As I pointed out yesterday (and as Teresa Nielsen Hayden pointed out last March), Bush in the White House (and Rumsfeld in the Pentagon) manage their operations by using their authority to cover for their lack of competence and knowledge, by being provocative and challenging to their subordinates — by treating them as adversaries.
This explains why a "loyal staffer" like Joseph Hadley, Condoleeza Rice's number 2 in the National Security Council, while nominally taking the fall for not reacting to the CIA's disavowal of the Niger uranium ore forgery, says things in his press briefing last week such as, "What we know is, again, a copy of the memo [from the CIA, doubting the Niger forgery] comes to the Situation Room, it's sent to Dr. Rice, it's sent — and that's it. You know, I can't tell you she read it. I can't even tell you she received it." I'm voluntarily taking the fall, Hadley said, in effect, because Condi won't cop to reading what I send her.

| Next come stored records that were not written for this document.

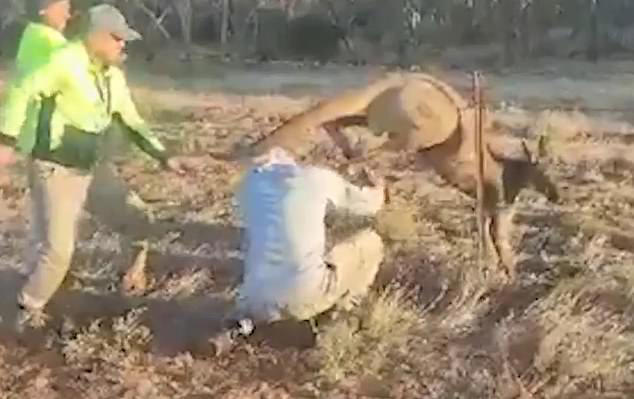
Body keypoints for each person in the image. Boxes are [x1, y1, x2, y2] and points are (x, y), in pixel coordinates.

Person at [0, 4, 189, 331]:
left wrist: (164, 156)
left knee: (138, 220)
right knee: (57, 254)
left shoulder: (111, 76)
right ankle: (26, 310)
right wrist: (5, 142)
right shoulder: (63, 61)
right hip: (55, 168)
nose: (123, 45)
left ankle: (129, 279)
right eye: (117, 39)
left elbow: (131, 120)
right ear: (96, 36)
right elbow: (22, 90)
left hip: (91, 169)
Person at [211, 147, 386, 353]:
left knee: (263, 286)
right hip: (305, 292)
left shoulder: (249, 184)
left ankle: (237, 327)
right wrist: (378, 187)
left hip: (254, 294)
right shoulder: (317, 178)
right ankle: (341, 317)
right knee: (370, 242)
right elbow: (369, 207)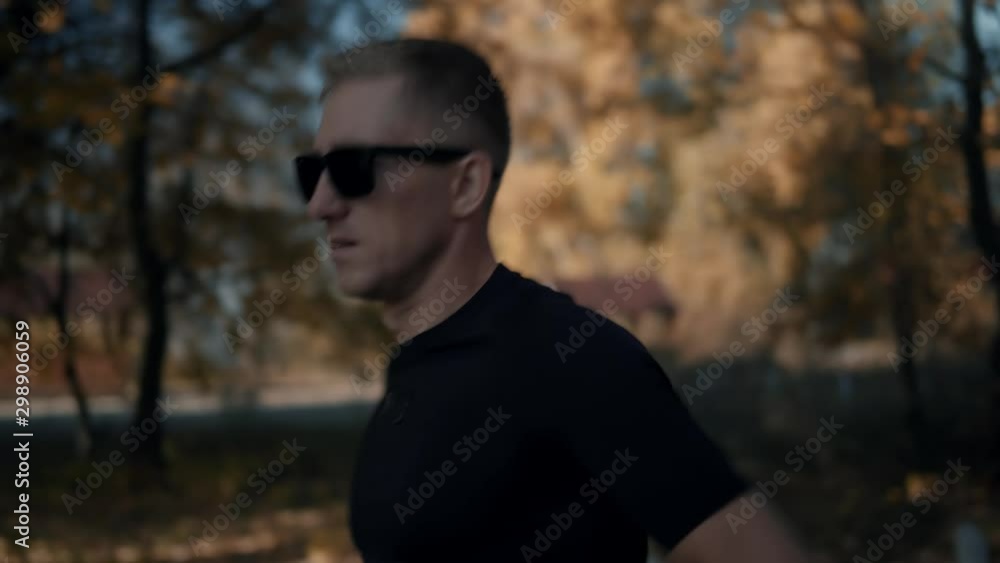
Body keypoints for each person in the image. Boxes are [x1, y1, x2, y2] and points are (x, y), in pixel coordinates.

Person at [298, 38, 808, 563]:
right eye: (311, 173)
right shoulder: (418, 365)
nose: (319, 205)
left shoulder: (570, 356)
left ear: (465, 185)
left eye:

That's what I meant when I said I'm glad I don't work in the White House. The boss leans hard on his subordinates, and they hate him for it; and their own staffers stand ready to catch them with a knife in the back should they stumble under the boss's leaning.
If you should happen to get that evening phone call asking if you stand ready to help your country by coming to Washington, think twice.
Ask not what your country can do for you, ask how you can cop the blame that your country should cop.
Posted by: Stef at July 28, 2003 11:08 PMNo one in the Bush administration is allowed to keep their honor, except incidentally; that is, if Bush doesn't need it. If sacrificing his subordinates' reputations will make him look even the slightest bit better, or grease the skids under some short-term initiative he fancies, he'll do it without a moment's hesitation. Just look at Colin Powell. Or Tony Blair. Or Christine Todd Whitman. Or, if you want to look at it that way, Jeb Bush.
That boy is on nobody's side but his own.